■ **EXERCISE INPUTS**
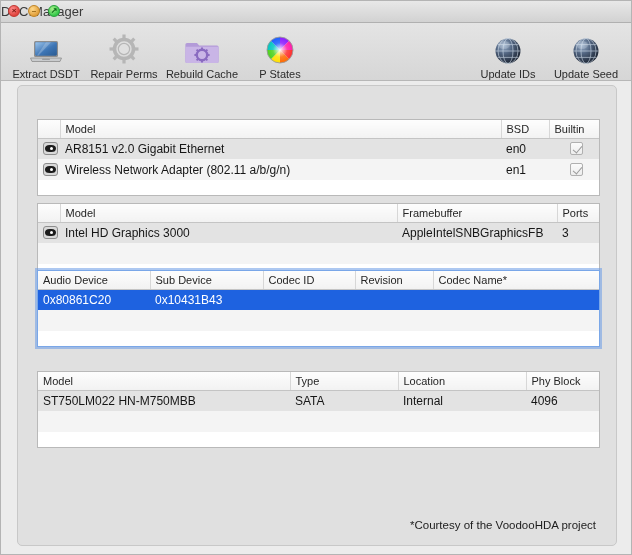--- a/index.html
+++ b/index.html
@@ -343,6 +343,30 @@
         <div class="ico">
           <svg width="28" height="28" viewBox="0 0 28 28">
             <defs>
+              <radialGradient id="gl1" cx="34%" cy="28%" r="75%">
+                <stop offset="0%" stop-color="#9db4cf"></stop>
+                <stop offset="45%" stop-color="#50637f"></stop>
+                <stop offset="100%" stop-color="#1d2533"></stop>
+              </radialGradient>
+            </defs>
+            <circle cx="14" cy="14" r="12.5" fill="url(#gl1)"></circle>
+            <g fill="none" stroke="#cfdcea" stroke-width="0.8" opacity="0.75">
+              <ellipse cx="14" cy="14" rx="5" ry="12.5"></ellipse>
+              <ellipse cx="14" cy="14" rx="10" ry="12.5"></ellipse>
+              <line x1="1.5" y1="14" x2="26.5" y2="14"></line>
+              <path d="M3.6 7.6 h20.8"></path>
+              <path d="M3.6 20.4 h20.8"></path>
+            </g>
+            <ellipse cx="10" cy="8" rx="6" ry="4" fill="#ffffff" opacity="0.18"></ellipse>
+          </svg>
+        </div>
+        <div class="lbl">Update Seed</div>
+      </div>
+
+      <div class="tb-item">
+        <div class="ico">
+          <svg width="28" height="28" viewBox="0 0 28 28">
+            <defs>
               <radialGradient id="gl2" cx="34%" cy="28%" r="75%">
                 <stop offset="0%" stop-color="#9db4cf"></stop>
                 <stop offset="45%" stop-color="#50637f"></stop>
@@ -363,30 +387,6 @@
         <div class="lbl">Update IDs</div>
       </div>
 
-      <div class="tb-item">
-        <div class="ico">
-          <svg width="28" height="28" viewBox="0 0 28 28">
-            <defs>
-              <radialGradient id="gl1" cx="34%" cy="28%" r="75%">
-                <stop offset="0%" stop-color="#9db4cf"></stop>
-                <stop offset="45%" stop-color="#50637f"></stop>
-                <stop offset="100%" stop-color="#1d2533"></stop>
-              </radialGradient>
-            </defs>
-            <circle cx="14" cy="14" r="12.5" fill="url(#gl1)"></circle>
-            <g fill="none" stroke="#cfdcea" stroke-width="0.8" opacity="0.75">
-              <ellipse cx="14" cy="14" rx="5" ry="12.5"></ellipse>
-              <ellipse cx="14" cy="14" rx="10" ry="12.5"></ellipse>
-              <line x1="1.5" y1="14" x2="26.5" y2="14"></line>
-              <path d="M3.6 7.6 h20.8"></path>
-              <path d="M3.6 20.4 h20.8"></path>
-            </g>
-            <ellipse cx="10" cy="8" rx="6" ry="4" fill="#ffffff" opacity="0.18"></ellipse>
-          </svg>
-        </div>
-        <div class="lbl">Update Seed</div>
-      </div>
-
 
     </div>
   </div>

■ **WHAT YOU NEED TO DO**
Copy out every line in the listing where the word "path" appears.

■ **EXERCISE ANSWER**
+              <path d="M3.6 7.6 h20.8"></path>
+              <path d="M3.6 20.4 h20.8"></path>
-              <path d="M3.6 7.6 h20.8"></path>
-              <path d="M3.6 20.4 h20.8"></path>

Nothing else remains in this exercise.